Arnsbergs Wälder im Wandel: Wie die Stadt gegen den Klimawandel kämpft
Arnsberg geht mit neuem Waldspaziergang und langfristigen Nachhaltigkeitsplänen gegen den Klimawandel vor
Die durchschnittliche Jahrestemperatur in Arnsberg ist 2024 auf 10,2 °C gestiegen – eine Entwicklung, die die heimischen Wälder vor neue Herausforderungen stellt. Bürgerinnen und Bürger können diese Veränderungen im September bei einer geführten Wanderung hautnah erleben.
Bereits 2018 beschloss der Stadtrat, die Arnsberger Wälder in klimaresistente Mischwälder umzuwandeln. Der Grund: Traditionelle Fichtenbestände kommen mit den wärmeren Bedingungen immer schlechter zurecht. Bei der anstehenden Exkursion wird Stadtförster Sebastian Demmel die Umgestaltung erklären und zeigen, welche Maßnahmen bereits umgesetzt wurden.
Am 16. September 2024 um 15 Uhr startet die kostenlose Veranstaltung „Wald der Zukunft – Klimaanpassung im Wald erleben“ am Wanderparkplatz Kuhweg. Eine Anmeldung ist nicht erforderlich, festes Schuhwerk und wetterfeste Kleidung werden jedoch empfohlen. Die Wanderung ist Teil der „Woche der Klimaanpassung“ (15. bis 19. September), die vom Zentrum für Klimaanpassung organisiert wird.

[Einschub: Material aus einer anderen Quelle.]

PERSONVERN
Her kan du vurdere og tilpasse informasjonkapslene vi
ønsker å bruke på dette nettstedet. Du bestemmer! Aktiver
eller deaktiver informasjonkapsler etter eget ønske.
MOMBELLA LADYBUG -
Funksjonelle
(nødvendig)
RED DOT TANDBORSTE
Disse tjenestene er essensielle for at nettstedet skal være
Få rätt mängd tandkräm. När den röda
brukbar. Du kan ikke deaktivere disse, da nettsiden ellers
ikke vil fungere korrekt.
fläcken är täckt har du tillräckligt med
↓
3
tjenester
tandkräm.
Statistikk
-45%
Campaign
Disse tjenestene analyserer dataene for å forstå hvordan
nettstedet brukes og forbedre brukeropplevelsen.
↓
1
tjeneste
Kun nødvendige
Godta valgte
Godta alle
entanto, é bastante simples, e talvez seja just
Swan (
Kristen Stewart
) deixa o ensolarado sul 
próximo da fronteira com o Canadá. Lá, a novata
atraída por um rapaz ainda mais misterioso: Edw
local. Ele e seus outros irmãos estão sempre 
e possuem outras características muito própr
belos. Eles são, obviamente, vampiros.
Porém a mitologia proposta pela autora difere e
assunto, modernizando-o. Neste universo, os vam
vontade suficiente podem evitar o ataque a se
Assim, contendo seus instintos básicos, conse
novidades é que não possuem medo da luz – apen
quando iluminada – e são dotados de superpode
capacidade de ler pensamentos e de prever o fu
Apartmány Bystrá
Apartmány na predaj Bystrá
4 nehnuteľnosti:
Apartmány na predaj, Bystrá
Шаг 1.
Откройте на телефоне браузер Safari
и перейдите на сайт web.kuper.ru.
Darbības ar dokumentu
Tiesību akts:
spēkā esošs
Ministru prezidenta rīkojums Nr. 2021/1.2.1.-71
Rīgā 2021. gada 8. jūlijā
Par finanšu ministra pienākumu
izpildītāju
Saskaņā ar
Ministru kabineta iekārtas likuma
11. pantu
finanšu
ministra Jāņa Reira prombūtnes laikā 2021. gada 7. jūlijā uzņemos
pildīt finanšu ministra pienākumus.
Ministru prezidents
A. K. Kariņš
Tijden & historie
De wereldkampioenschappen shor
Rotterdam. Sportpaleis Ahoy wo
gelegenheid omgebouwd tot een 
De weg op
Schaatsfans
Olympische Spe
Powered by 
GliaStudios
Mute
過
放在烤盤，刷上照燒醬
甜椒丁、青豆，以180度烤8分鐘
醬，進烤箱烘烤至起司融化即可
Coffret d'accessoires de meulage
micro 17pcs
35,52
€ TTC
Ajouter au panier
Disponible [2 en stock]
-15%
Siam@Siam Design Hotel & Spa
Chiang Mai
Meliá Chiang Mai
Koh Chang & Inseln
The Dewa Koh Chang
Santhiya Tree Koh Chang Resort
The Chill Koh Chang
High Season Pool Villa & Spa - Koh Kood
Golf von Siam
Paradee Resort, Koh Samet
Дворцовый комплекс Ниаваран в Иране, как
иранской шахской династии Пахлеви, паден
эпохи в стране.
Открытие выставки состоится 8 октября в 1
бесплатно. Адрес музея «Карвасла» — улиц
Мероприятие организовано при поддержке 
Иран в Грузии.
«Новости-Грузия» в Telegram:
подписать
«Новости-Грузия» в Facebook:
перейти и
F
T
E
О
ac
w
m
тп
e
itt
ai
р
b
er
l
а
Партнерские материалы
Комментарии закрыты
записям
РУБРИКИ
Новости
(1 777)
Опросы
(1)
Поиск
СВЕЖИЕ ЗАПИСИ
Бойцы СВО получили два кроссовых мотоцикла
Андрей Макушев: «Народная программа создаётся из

Mit dabei ist auch Jan Maximilian Friedrich, der neue Klimaanpassungsmanager der Stadt. Gemeinsam mit Demmel wird er die übergeordnete Klimastrategie Arnsbergs vorstellen, die sich an zwei UN-Nachhaltigkeitszielen orientiert: SDG 11 (nachhaltige Städte) und SDG 13 (Maßnahmen zum Klimaschutz).
Der Waldspaziergang bietet die Gelegenheit, zu sehen, wie Arnsberg seine Wälder an den Klimawandel anpasst. Angesichts steigender Temperaturen und sich verändernder Baumpopulationen zielt die langfristige Strategie der Stadt auf mehr Widerstandsfähigkeit ab. Gleichzeitig wird bei der Veranstaltung deutlich, wie die Kommune dazu beiträgt, globale Nachhaltigkeitsziele zu erreichen.